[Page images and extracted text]
----------------------------------------

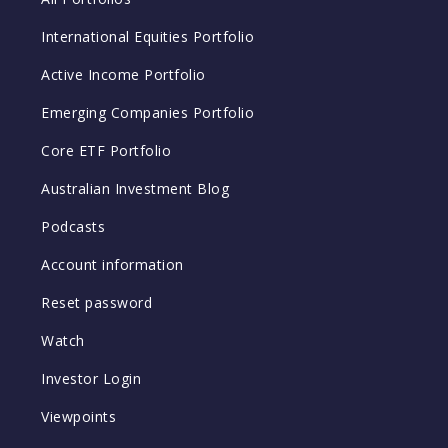
International Equities Portfolio
Active Income Portfolio
Emerging Companies Portfolio
Core ETF Portfolio
Australian Investment Blog
Podcasts
Account information
Reset password
Watch
Investor Login
Viewpoints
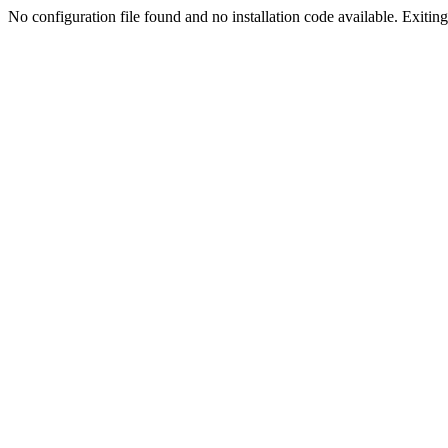
No configuration file found and no installation code available. Exiting.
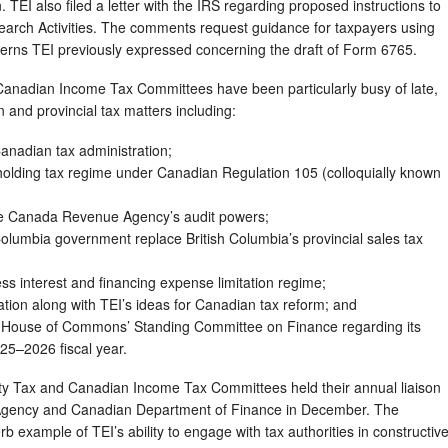
TEI also filed a letter with the IRS regarding proposed instructions to
earch Activities. The comments request guidance for taxpayers using
ncerns TEI previously expressed concerning the draft of Form 6765.
nadian Income Tax Committees have been particularly busy of late,
 and provincial tax matters including:
Canadian tax administration;
holding tax regime under Canadian Regulation 105 (colloquially known
he Canada Revenue Agency’s audit powers;
olumbia government replace British Columbia’s provincial sales tax
s interest and financing expense limitation regime;
ion along with TEI’s ideas for Canadian tax reform; and
House of Commons’ Standing Committee on Finance regarding its
25–2026 fiscal year.
ty Tax and Canadian Income Tax Committees held their annual liaison
gency and Canadian Department of Finance in December. The
 example of TEI’s ability to engage with tax authorities in constructiv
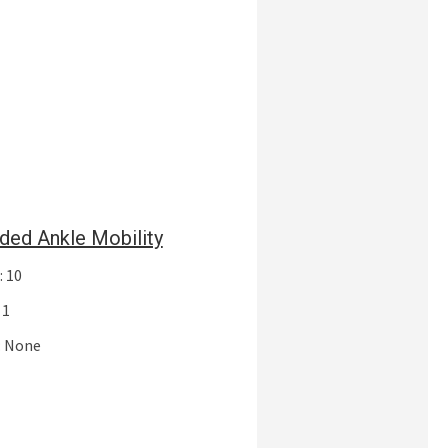
ded Ankle Mobility
: 10
 1
: None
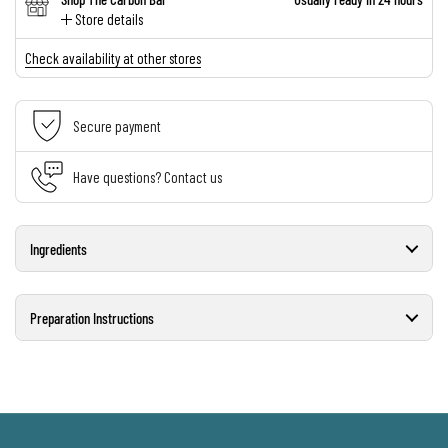
Store details
Check availability at other stores
Secure payment
Have questions? Contact us
Ingredients
Preparation Instructions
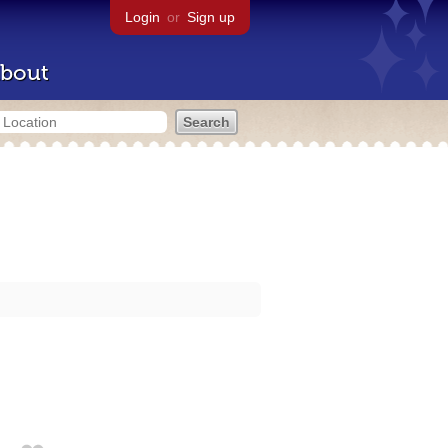
Login
or
Sign up
bout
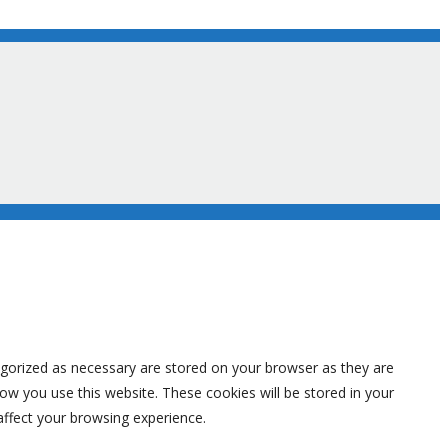
egorized as necessary are stored on your browser as they are
how you use this website. These cookies will be stored in your
affect your browsing experience.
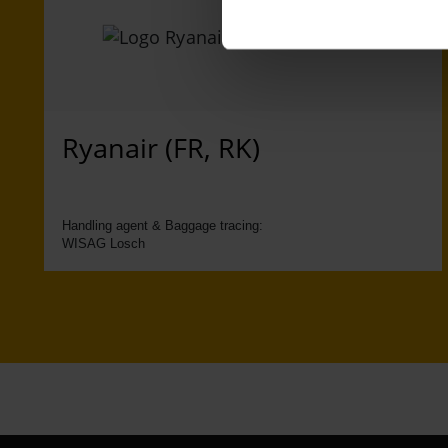
Ryanair (FR, RK)
Handling agent & Baggage tracing:
WISAG Losch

----------------------------------------

Task requirements -
For this exercise, reproduce the data above exactly from the line containing "Preparation Instructions" through its final line, both ends included, with no pictures in the copy.

The answer -
Preparation Instructions
Login
or
Sign up
bout
egorized as necessary are stored on your browser as they are
how you use this website. These cookies will be stored in your
affect your browsing experience.
Ryanair (FR, RK)
Handling agent & Baggage tracing:
WISAG Losch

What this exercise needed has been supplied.